PAGE TEXT:
To most people, heaven speaks of the eternity we enter when we leave this natural life. Heaven is thought to be the place our conscious awareness goes when our heart stops beating, our body returns to dust, and our spirit goes back to God. (a) (See endnotes for scriptures) Heaven is referred to as the reward for good people, especially if you’ve responded to God’s invitation to interact and follow His guidance. (b)
Many questions abound about heaven. Since it is often described as having streets of gold and mansions on hill tops, could it be on another planet in this natural universe? Is heaven in the eternal realm? Do we only experience heaven after we die and leave this earth? Just where exactly is the heaven of Scripture?
We are all destined to enter a reality beyond this natural existence, also known as an afterlife. While we debate what it is like, everyone senses there is more to our conscious existence than this life. When we physically die and are no longer consciously active in this world, we appear to the natural eye as though we are no more because we have passed away. However, we’ve just moved into our next phase of life.
Many ancient writings show mankind has always been aware that we consciously continue beyond this temporal reality. Throughout history, literally hundreds of thousands of Near-Death Experiences (NDE) have been recorded. These are occasions when the heart stops, breathing ceases, and people are declared dead. Then several minutes later breath returns, the heart starts, and they consciously return to this life.
In a vast majority of these NDE reports, people consciously leave their body and enter an awareness where the light is brighter and the love is more intense than any known on earth. They see people who have died and observe earthly things like hills, streams, trees and animals. Many report they could not return to earth if they passed a certain point. This indicates they did not fully enter eternity but just tasted a precursor to illustrate to natural perceptions a peaceful beauty that exceeds this natural world.
While God’s thoughts are eternal perspectives, He uses natural terms and visuals to help convey His insights to us. We want to remember eternity is not like the created world with its repetitive sunrise and sunsets because God is its light. (c) Clearly a greater perception of life is entered when we are released from the limiting restrictions and constraints of this natural realm. Scripture puts it this way:
Just as it is written, “Things which eye has not seen and ear has not heard, And which have not entered the heart of man, all that God has prepared for those who love Him.” (d)
We are all destined to enter a reality beyond this natural existence.
The first words in our Bible begin with “In the beginning (of time) God created the heavens and the earth…and God called the expanse heaven.” (e) Did you notice the plurality? God created the heavens to be expansive elevations in the natural universe. The created heavens are natural elevations where birds fly, clouds meander, and where planets and constellations roam. (f)
The Hebrew word translated ‘heaven’ in our Old Testament is shamayim. It means: aloft, the sky, height. It is rendered in the KJV 21 times as ‘air’ and 398 times as ‘heaven’. The comparable New Testament Greek ouranos means: what is above. It is translated ‘air’ 10 times, ‘sky’ 5 times, and ‘heaven’ 268 times. These Hebrew and Greek words clearly refer to heavens as what is above.

EXTRACTED ENTRIES:
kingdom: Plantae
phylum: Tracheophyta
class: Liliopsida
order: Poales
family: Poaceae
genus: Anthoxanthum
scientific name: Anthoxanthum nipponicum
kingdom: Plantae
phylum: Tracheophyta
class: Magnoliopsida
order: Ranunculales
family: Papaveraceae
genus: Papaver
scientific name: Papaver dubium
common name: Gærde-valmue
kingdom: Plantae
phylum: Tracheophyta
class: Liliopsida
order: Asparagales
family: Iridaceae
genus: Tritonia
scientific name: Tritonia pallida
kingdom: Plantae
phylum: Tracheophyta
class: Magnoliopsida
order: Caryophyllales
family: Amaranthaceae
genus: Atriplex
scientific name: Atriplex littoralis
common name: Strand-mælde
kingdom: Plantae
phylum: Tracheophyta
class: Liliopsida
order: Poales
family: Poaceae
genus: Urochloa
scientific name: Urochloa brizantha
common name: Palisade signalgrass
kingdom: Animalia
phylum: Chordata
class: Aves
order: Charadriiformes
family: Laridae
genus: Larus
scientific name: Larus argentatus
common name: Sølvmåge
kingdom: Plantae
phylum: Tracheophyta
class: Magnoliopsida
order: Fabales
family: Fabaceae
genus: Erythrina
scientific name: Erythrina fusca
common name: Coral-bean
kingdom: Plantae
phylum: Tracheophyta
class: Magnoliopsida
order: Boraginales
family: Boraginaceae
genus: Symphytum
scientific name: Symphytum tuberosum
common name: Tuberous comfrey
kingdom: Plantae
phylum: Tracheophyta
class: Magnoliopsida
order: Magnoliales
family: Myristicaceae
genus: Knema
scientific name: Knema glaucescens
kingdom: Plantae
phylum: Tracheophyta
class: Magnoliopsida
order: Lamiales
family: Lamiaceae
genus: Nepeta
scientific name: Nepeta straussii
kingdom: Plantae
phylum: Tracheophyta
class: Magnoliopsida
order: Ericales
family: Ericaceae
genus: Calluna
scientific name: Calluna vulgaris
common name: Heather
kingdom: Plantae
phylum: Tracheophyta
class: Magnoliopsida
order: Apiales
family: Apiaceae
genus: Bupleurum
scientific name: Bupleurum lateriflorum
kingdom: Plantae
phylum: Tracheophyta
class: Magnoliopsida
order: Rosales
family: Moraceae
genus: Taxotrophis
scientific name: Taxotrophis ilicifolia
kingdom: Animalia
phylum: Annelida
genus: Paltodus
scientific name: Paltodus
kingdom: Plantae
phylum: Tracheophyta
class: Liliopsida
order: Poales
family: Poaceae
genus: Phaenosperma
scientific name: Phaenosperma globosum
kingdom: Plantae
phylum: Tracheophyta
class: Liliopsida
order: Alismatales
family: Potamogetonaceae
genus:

WHAT IS ASKED:
Write the next part of the text about heaven, starting right after its last sentence on the Hebrew and Greek words for heaven.

OUTPUT FOR THIS EXERCISE:
Our Bible declares the heavens have four directional corners as: North, South, East and West. The heavens are known to drop dew and send fire (lightning), the hosts of heaven are worshiped (sun, moon, stars) and capital cities ascend into their heights. (g) The heavens of Scripture are elevations above the earth.
Scripture continually speaks of the heavens as elevated conditions, positions, and locations in the natural realm. Regarding God, we are told: “Behold, heaven and the highest heaven cannot contain You!” (h) God even says: “As the heavens are higher than the earth, so are My ways higher than your ways and My thoughts than your thoughts.” (i)
The combined phrase ‘heaven and earth’ is used in Scripture to refer to the two-tier system of rulers and the ruled over. The Tower of Babel was built to “ascend into heaven.” (j) Obviously they could not ascend into eternity; they just wanted to be ruling masters. Many centuries later the King of Babylon arrogantly said: “I will ascend into heaven…and make myself like the Most High,” above all authority. (k) Yes, the Scriptural heavens are ‘above us’ but they do not specifically refer to eternity.
Ever since the Garden of Eden temptation was accepted, “You can be like God,” (l) people have assumed they or someone should be in charge. When men negate God’s input and take control over others, it is a corrupt effort to be like God. This type of control is what Jesus referenced when he told his generation “Heaven and earth will pass away but my words will not pass away.” (m)
The heavens of Scripture are elevations above the earth.
Living “As Above”
From humanity’s very beginning, God has offered to be our guiding light. His influencing reign is not like men who use fear to force us into submission. God offers to “lead and guide” (n) us in such a way that His thoughts and ways are received and adapted “into our minds and upon our expressive hearts.” (o)
Further clarity comes as we realize Jesus spoke often of the overriding aspect as what was above; “My Father who is above” (p) as the authority he followed. (q) Jesus said “I came down from above” to live as a man. (r) After his resurrection, Jesus “ascended above” (s) and “was seated at God’s right hand (as His ruling arm)…above all power and authority.” (t)
Although ‘above’ can seem far away, God is very much within reach, as in a touch! This is why Jesus said “the Kingdom of heaven is right here,” at hand, touchable, accessible.” (u) Rather than waiting for an after-life, God invites us to look ‘up’ for guidance ‘from above’ right now. We can know God and His ways among us and live a quality of life that is not limited to this world’s natural limitations.
“Now having been questioned by the Pharisees as to when the kingdom of God was coming, He answered them and said, “The kingdom of God is not coming with signs to be observed; nor will they say, ‘Look, here it is!’ or, ‘There it is!’ For behold, the kingdom of God is in your midst.” (v)
God’s governing influence is already in our midst. His influencing reign in our lives is available now. To whom and to what do we look up to for leadership and guidance? When men assume they can be in charge and rule over others, they occupy the heavens above everyone else and impose “rules for thee but not for me.” Worldly authorities frequently leave us confused or even distraught.
We want to realize the heavens we are invited to ascend into and partake of are elevated ways of life, a quality of life that is “above” the earthly norm. How often do we ask, “Father, show me what is true in this situation?” As we receive and follow God’s guidance, we experience degrees of “eternal life.” (w)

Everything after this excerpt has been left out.